Maggie spoke rapidly, with glistening eyes.

"Take that volume home with you, Maggie," said Philip, watching
her with delight. "I don't want it now. I shall make a picture of
you instead,–you, among the Scotch firs and the slanting
shadows."

Maggie had not heard a word he had said; she was absorbed in a
page at which she had opened. But suddenly she closed the book, and
gave it back to Philip, shaking her head with a backward movement,
as if to say "avaunt" to floating visions.

"Do keep it, Maggie," said Philip, entreatingly; "it will give
you pleasure."

"No, thank you," said Maggie, putting it aside with her hand and
walking on. "It would make me in love with this world again, as I
used to be; it would make me long to see and know many things; it
would make me long for a full life."

"But you will not always be shut up in your present lot; why
should you starve your mind in that way? It is narrow asceticism; I
don't like to see you persisting in it, Maggie. Poetry and art and
knowledge are sacred and pure."

"But not for me, not for me," said Maggie, walking more
hurriedly; "because I should want too much. I must wait; this life
will not last long."

"Don't hurry away from me without saying 'good-by,' Maggie,"
said Philip, as they reached the group of Scotch firs, and she
continued still to walk along without speaking. "I must not go any
farther, I think, must I?"

"Oh no, I forgot; good-by," said Maggie, pausing, and putting
out her hand to him. The action brought her feeling back in a
strong current to Philip; and after they had stood looking at each
other in silence for a few moments, with their hands clasped, she
said, withdrawing her hand:

"I'm very grateful to you for thinking of me all those years. It
is very sweet to have people love us. What a wonderful, beautiful
thing it seems that God should have made your heart so that you
could care about a queer little girl whom you only knew for a few
weeks! I remember saying to you that I thought you cared for me
more than Tom did."

"Ah, Maggie," said Philip, almost fretfully, "you would never
love me so well as you love your brother."

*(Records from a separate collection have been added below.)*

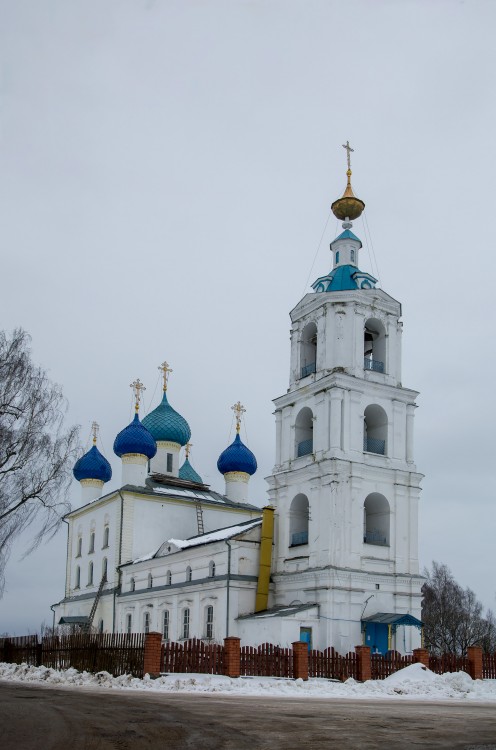
Image resolution: width=496 pixels, height=750 pixels. What are the coordinates of `door` in the screenshot? It's located at (383, 642).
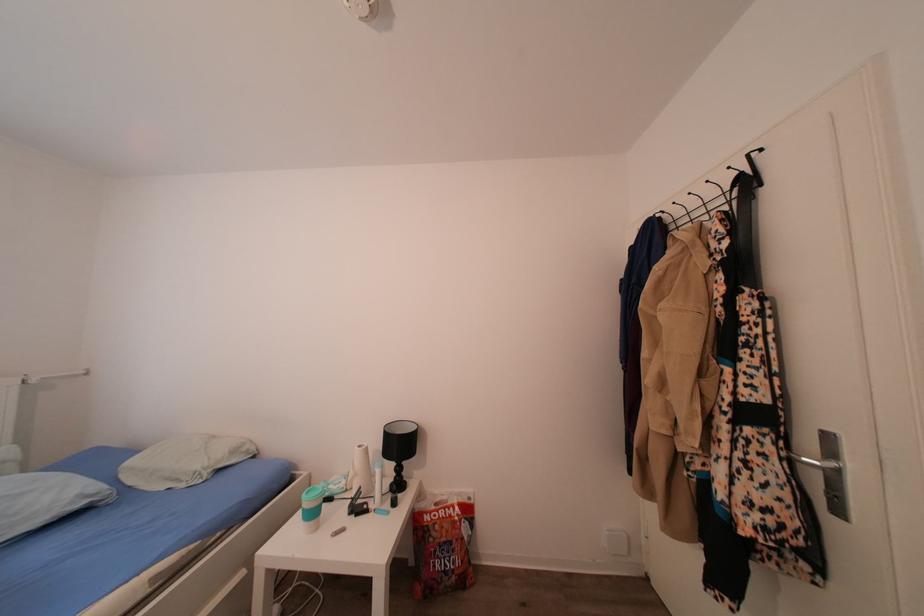
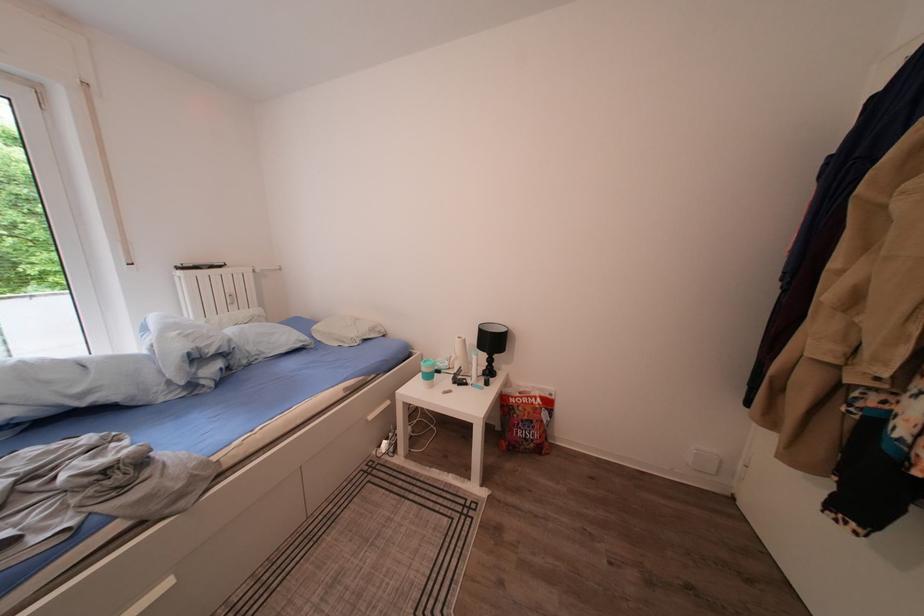
Where in the second image is the point corresponding to (x=420, y=568) from the first image?

(506, 432)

"Perhaps not," said Maggie, simply; "but then, you know, the
first thing I ever remember in my life is standing with Tom by the
side of the Floss, while he held my hand; everything before that is
dark to me. But I shall never forget you, though we must keep
apart."

"Don't say so, Maggie," said Philip. "If I kept that little girl
in my mind for five years, didn't I earn some part in her? She
ought not to take herself quite away from me."

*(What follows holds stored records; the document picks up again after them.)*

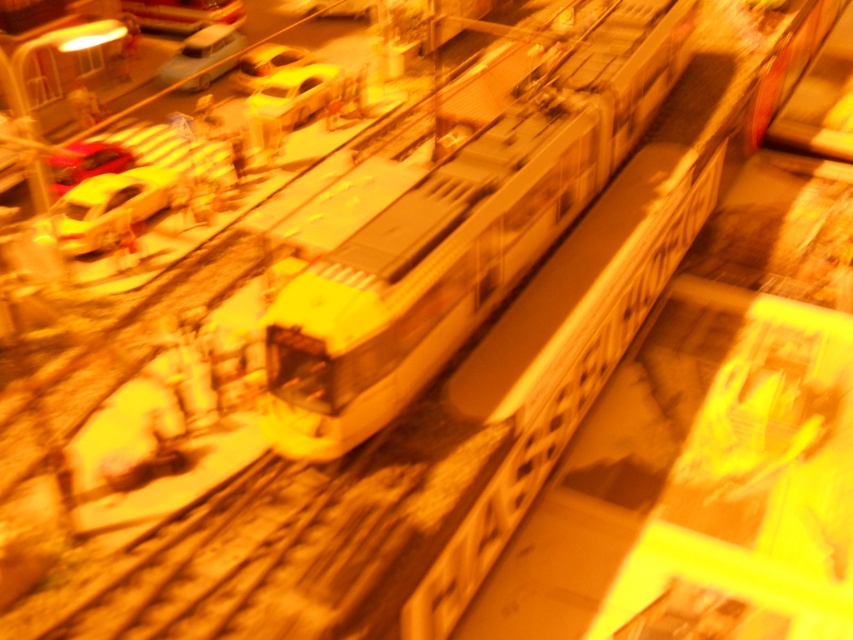
Question: Observing the image, what is the correct spatial positioning of matte plastic car at upper left in reference to metallic red car at left?

Choices:
 (A) right
 (B) left

Answer: (A)

Question: Which point is closer to the camera?

Choices:
 (A) (248, 60)
 (B) (48, 163)

Answer: (B)

Question: Which point is closer to the camera taking this photo?

Choices:
 (A) (399, 344)
 (B) (253, 60)
 (C) (234, 35)
 (D) (114, 161)

Answer: (A)

Question: Can you confirm if white glossy train at center is bigger than metallic red car at left?

Choices:
 (A) no
 (B) yes

Answer: (B)

Question: Which object appears farthest from the camera in this image?

Choices:
 (A) metallic red car at left
 (B) matte plastic car at upper left
 (C) yellow matte car at left
 (D) shiny yellow car at upper center

Answer: (B)

Question: Does metallic red car at left lie behind shiny yellow car at upper center?

Choices:
 (A) no
 (B) yes

Answer: (A)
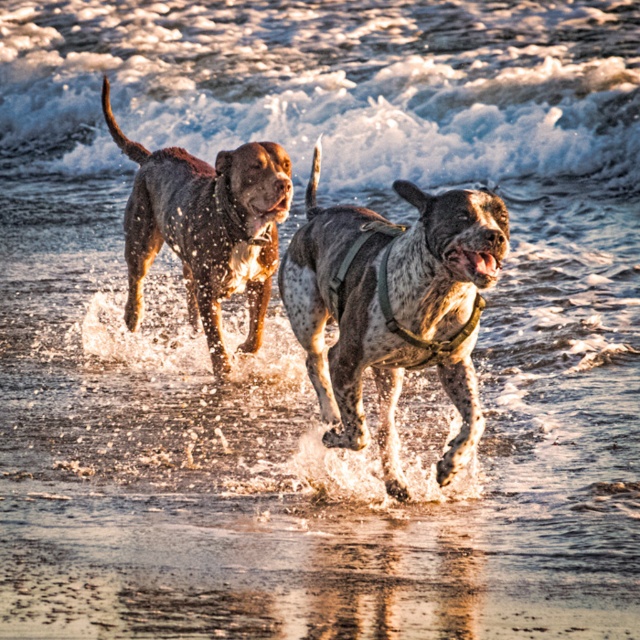
You are standing at the shoreline and want to throw a ball to one of the two points marked in the image. Which point, point (x=468, y=328) or point (x=180, y=180), is closer to you?

Point (x=468, y=328) is closer to the viewer than point (x=180, y=180), so you should throw the ball to point (x=468, y=328).

You are a photographer trying to capture the sunset with both the white textured foam at upper center and the shiny brown dog at center in your shot. Based on their positions, which object should you focus on first to ensure both are in frame?

The white textured foam at upper center is to the left of the shiny brown dog at center, so you should focus on the shiny brown dog at center first to ensure both are in frame.

You are a photographer trying to capture a sunset shot of the two dogs running on the beach. You notice the white textured foam at upper center and the shiny brown dog at center. Which object should you focus on if you want to include both in your frame without cropping either?

The white textured foam at upper center is larger in size compared to the shiny brown dog at center, so you should focus on the white textured foam at upper center to ensure both fit in the frame without cropping.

"Not if I were free," said Maggie; "but I am not, I must
submit." She hesitated a moment, and then added, "And I wanted to
say to you, that you had better not take more notice of my brother
than just bowing to him. He once told me not to speak to you again,
and he doesn't change his mind–Oh dear, the sun is set. I am too
long away. Good-by." She gave him her hand once more.

"I shall come here as often as I can till I see you again,
Maggie. Have some feeling for
me
as well as for
others."

"Yes, yes, I have," said Maggie, hurrying away, and quickly
disappearing behind the last fir-tree; though Philip's gaze after
her remained immovable for minutes as if he saw her still.